Penso que o que aconteceu a grande parte das pessoas foi que, apesar não serem completamente a favor nem completamente contra os McCann, preferiram ver o seu lado de vítimas mesmo porque, até que se provasse o contrário, eles eram apenas culpados do crime de negligência, por deixarem as três crianças sozinhas no apartamento e o seu sofrimento pela falta da menina era genuíno.

A 12 de Julho de 2007 quando a SIC dá a notícia de «novas diligências na investigação do desaparecimento de Madeleine». Dos McCann diz-se que o casal havia recebido a informação de que tinha sido encontrado um cadáver e que a notícia foi desmentida em seguida deixando «os pais de Maddie tão abalados que os levou a pedir no blog, que mantêm na Internet, para não serem confrontados com suposições.»

No dia 17 do mesmo mês é avançado que «Kate e Gerry contam com J.K.Rowling na campanha para encontrar a filha». «Abatidos, mas Gerry e Kate McCann não perdem a esperança. No regresso de uma curta viagem a Inglaterra, onde visitaram um centro de apoio a vítimas de abuso infantil, Gerry desabafa que apesar de viver o desaparecimento da filha há dois meses e meio, só agora tem consciência da problemática do tráfico de crianças.», diz a notícia.
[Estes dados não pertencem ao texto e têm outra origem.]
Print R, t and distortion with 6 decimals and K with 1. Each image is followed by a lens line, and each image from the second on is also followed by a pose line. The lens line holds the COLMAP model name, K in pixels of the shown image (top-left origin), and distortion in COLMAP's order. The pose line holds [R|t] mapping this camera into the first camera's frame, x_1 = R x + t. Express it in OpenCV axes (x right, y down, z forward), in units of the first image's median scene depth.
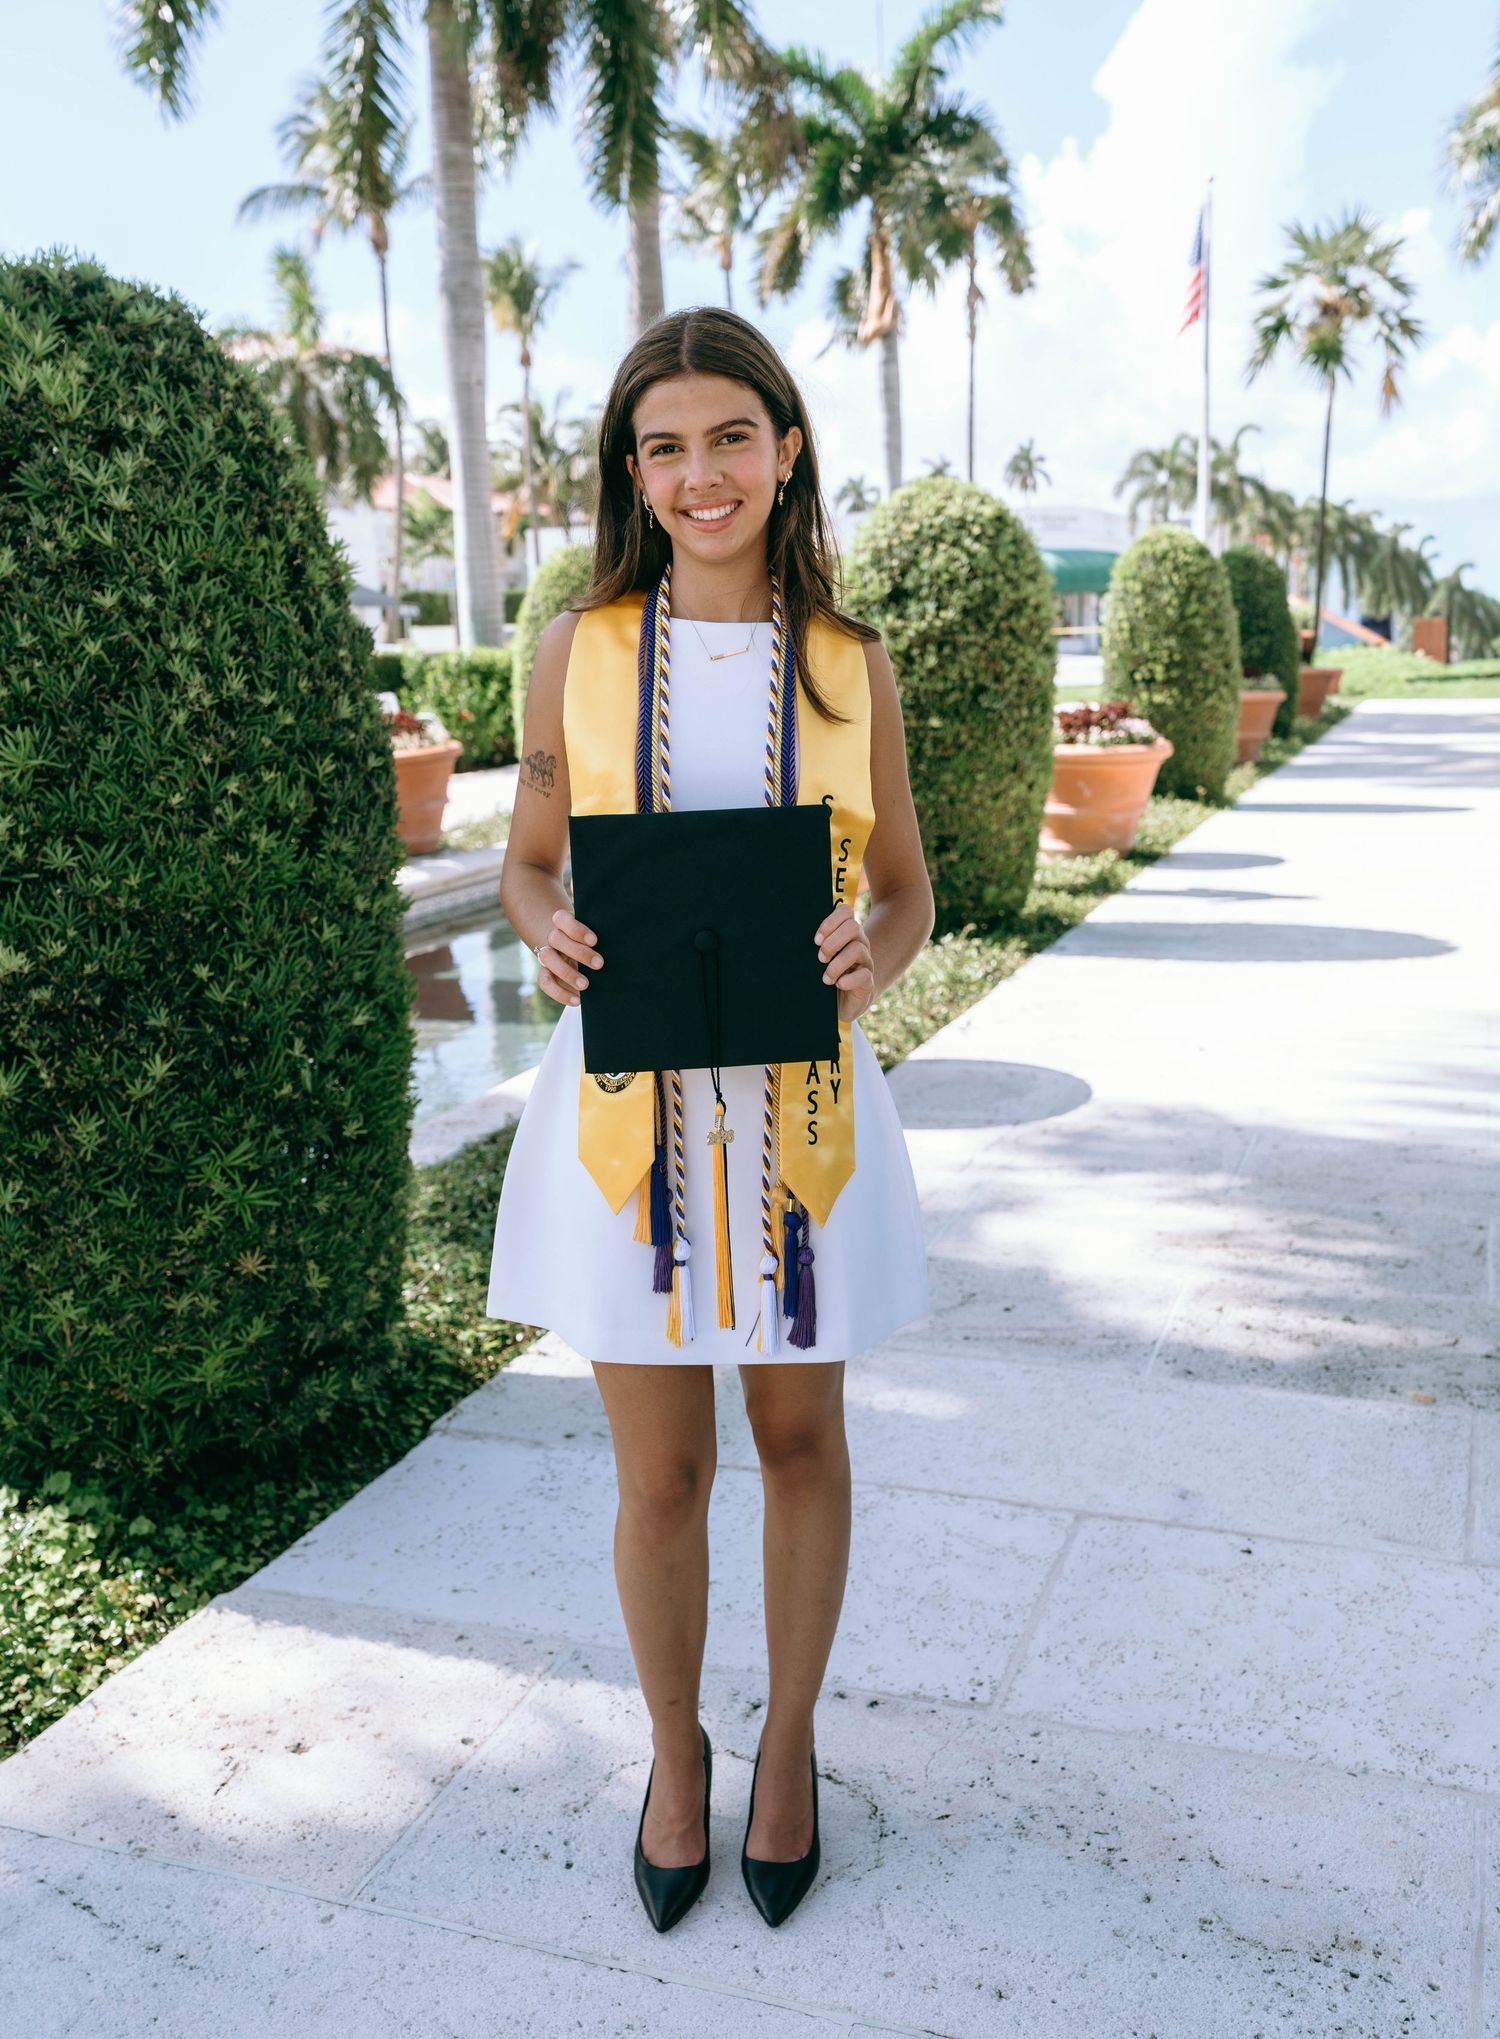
lens RADIAL K [[1885.9, 0, 753.8], [0, 1885.9, 1079.2], [0, 0, 1]] dist [-0.006013, -0.021881]
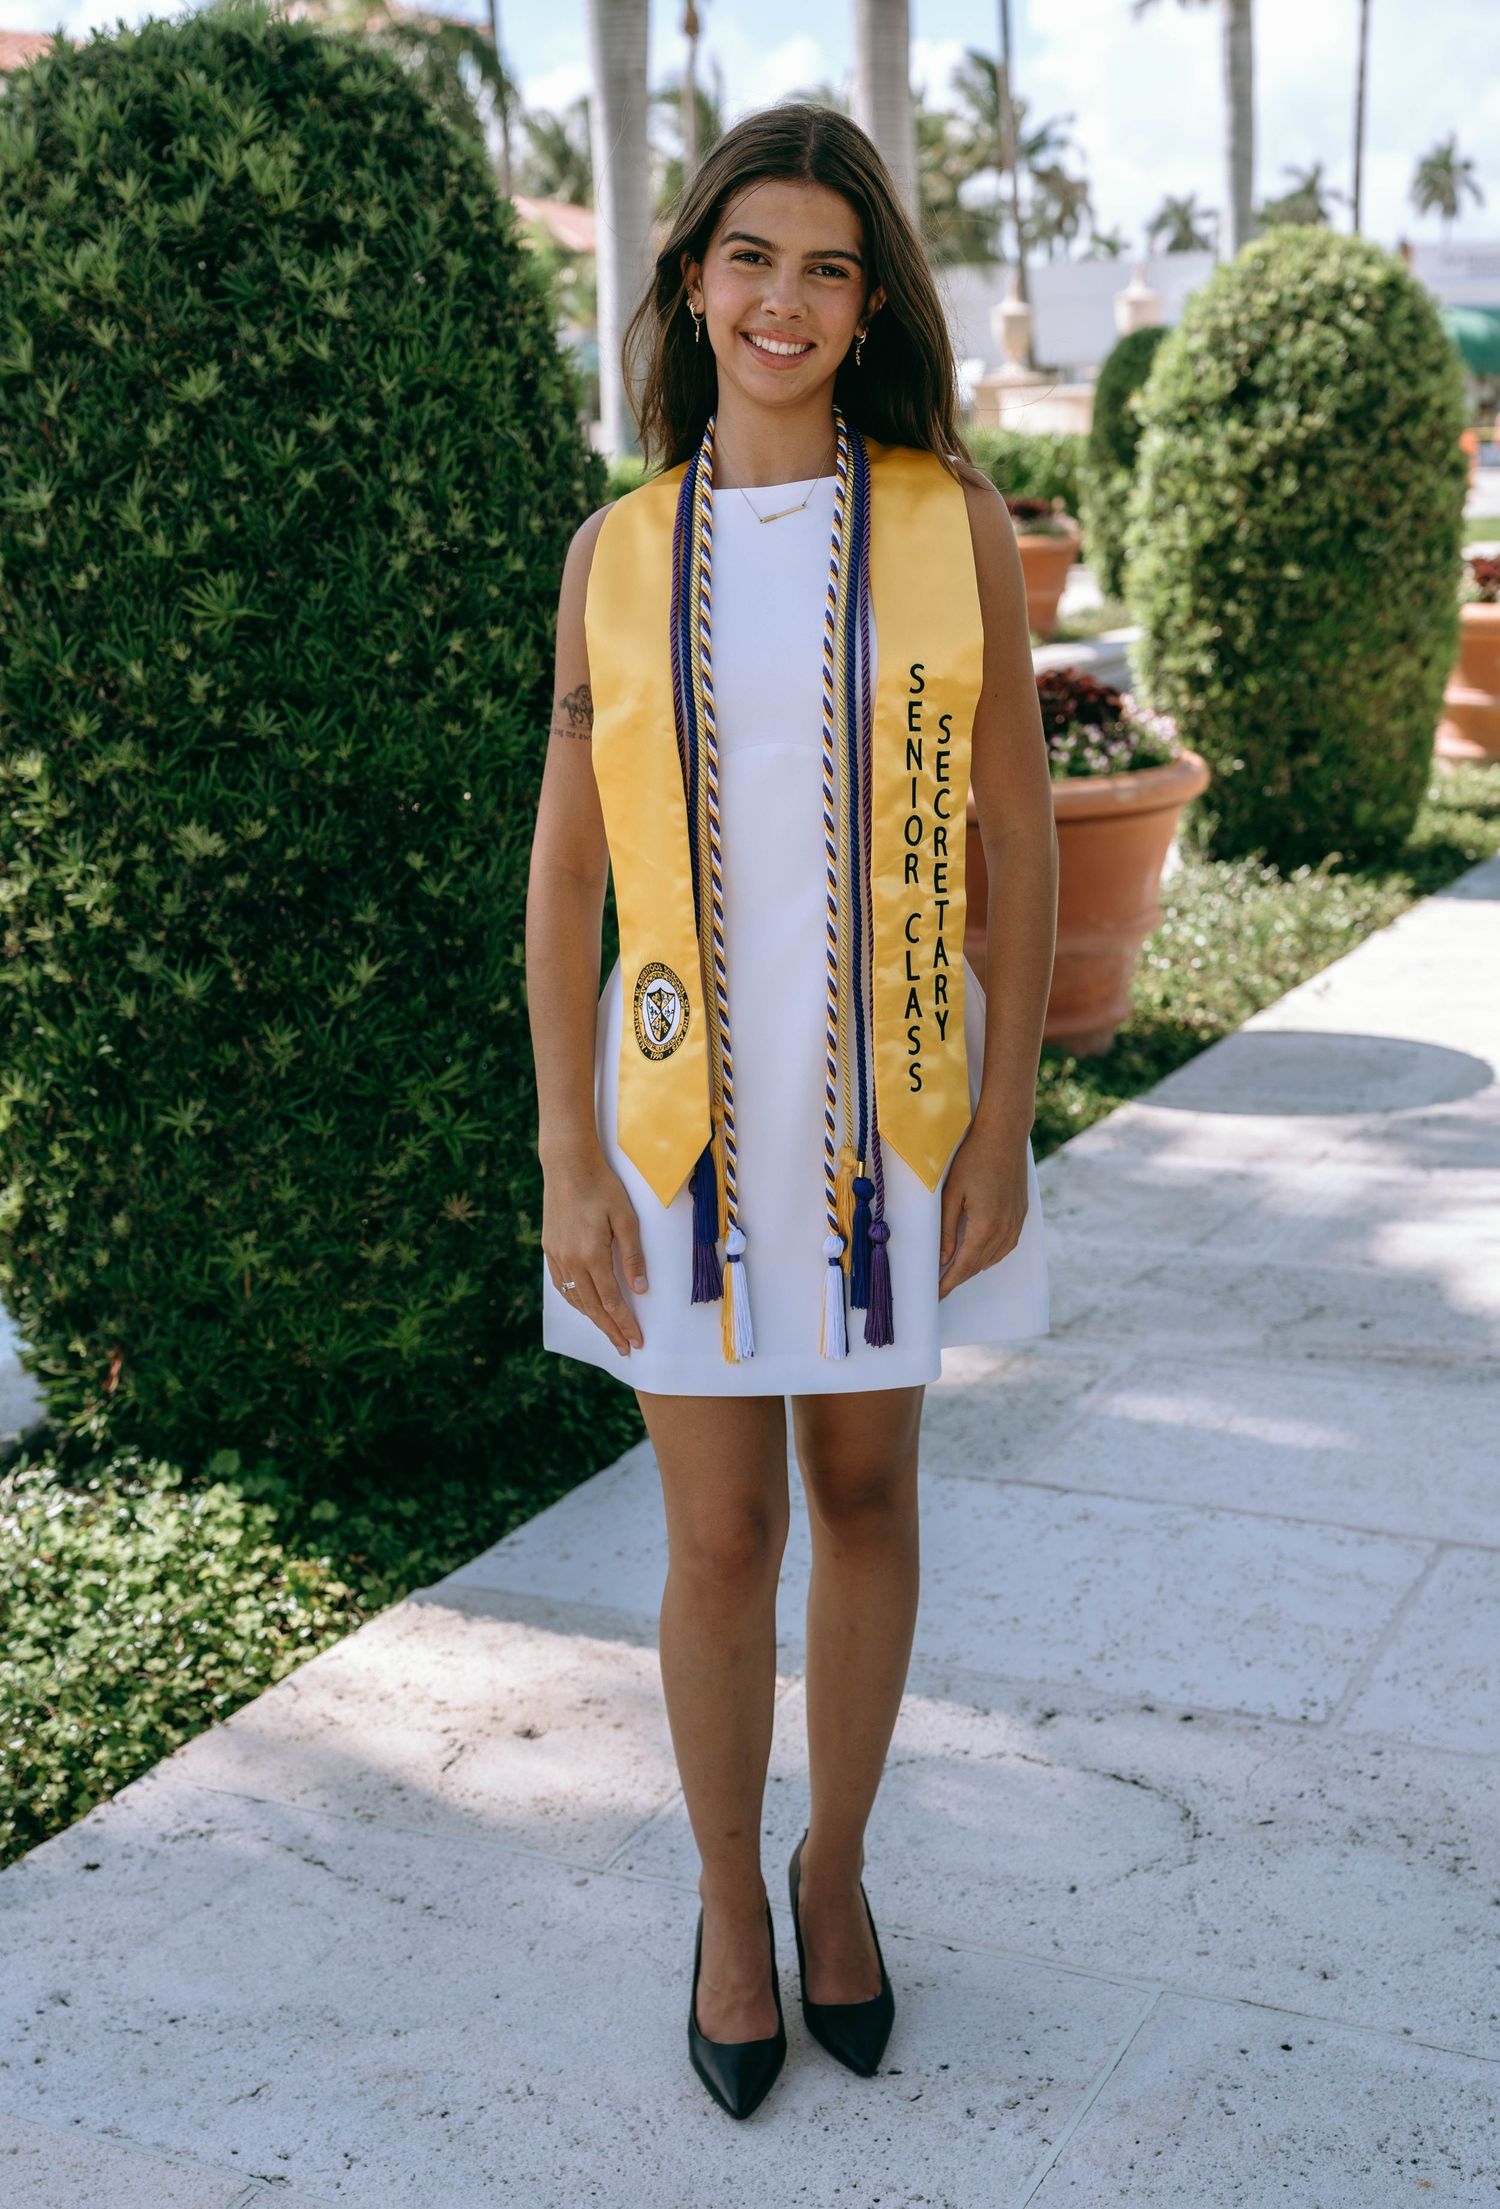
lens RADIAL K [[2792.3, 0, 746.3], [0, 2792.3, 1161.1], [0, 0, 1]] dist [0.010458, -0.041151]
pose [[0.995479, 0.025312, -0.091552, -0.022205], [-0.023291, 0.999462, 0.023084, 0.043826], [0.092087, -0.020847, 0.995533, -0.236802]]
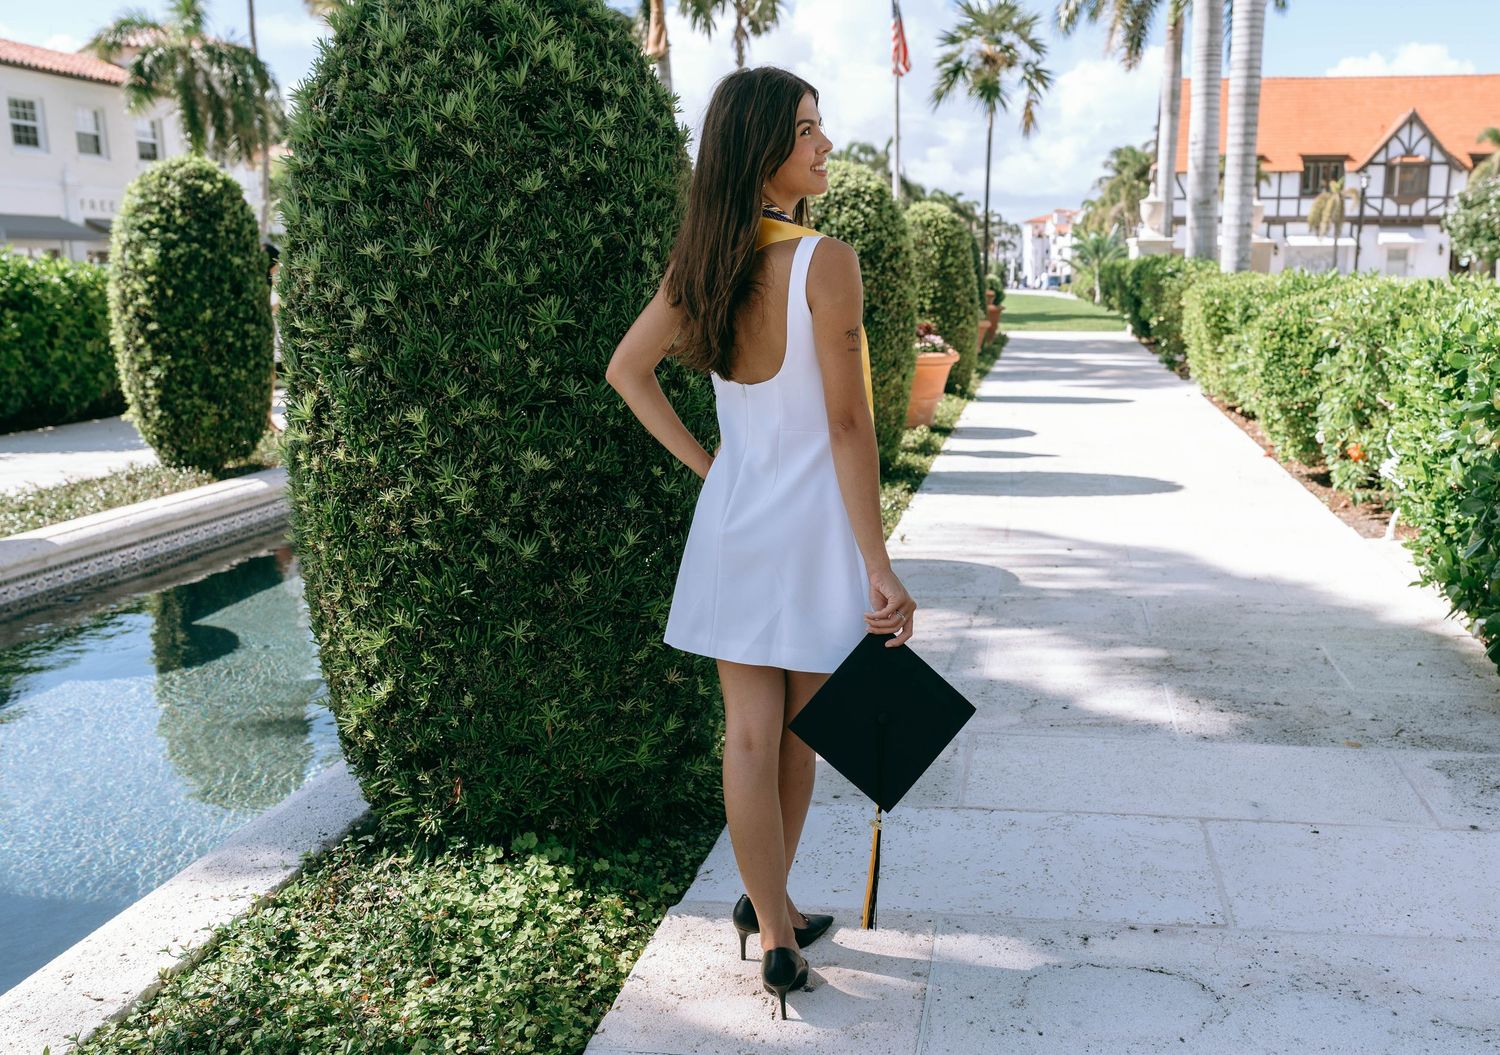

«Visivelmente mais magra, o rosto da mãe de Madeleine expressa o sofrimento por que tem passado durante os últimos meses. O site da Sky News faz referência a uma entrevista em que Kate se mostra arrependida por ter deixado os filhos sozinhos enquanto estava a jantar com os amigos», noticia a estação de Carnaxide, a 5 de Agosto do ano passado.